May 30th, 2010 - by admin

So, we sent out a bunch of emails to the many, many people Robby has met over the years to announce the book. We learned a lot about email failure.

First, let’s discuss the failures anyone could have predicted:

  1. Old addresses wither and die. If you haven’t sent a note to email address in many years, the chances are pretty good that the address has gone bad. We got over 500 “undeliverable”
  2. Free Email Beats Paid Email – People whose email addresses were connected to their Internet Service Provider tended to be less accurate than those who signed up for free accounts with Hotmail, GMail and Yahoo! That’s because ISPs get bought and sold and the email addresses no longer work.
  3. Autoreplies are annoying. It’s one thing to get an “I’m on vacation message” from one person, but something else to get hundreds of them all at once!
emailing failure
Photo © Flickr User ginnerobot

It’s also tough to characterize an email like this. Is it marketing to send a message to your friends? Certain kinds of email messages are classified under the CAN-SPAM act. A few people responded that they wanted to be “taken off our list.”
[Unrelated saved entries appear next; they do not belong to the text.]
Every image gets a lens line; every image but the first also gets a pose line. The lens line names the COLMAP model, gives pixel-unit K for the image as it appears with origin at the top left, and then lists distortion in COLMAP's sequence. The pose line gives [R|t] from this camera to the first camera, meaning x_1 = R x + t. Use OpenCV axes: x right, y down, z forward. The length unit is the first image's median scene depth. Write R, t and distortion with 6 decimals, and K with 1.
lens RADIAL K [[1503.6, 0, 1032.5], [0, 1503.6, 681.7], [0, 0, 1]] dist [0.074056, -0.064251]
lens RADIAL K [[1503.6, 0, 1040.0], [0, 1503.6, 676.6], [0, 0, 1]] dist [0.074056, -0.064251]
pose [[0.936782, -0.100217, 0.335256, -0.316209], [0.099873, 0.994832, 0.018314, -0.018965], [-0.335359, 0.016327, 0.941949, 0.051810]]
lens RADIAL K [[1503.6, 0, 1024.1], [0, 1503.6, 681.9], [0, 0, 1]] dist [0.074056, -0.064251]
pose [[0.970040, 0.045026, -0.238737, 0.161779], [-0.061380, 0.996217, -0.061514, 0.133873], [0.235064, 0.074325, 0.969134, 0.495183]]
However, is an address book really a list?  We haven’t been assembling all of these names for email marketing purposes. Rather, these are just contacts from people Robby has met over the years that are in his electronic rolodex.

In this age of information overload, unwanted messages are failures. Yet sometimes we have to try to send someone a message to find out if they want to hear from us again!

The best part of our “email campaign?” Hundreds of people replied. Robby’s still going through those messages to say hello to old friends and colleagues. So, our failure led to success.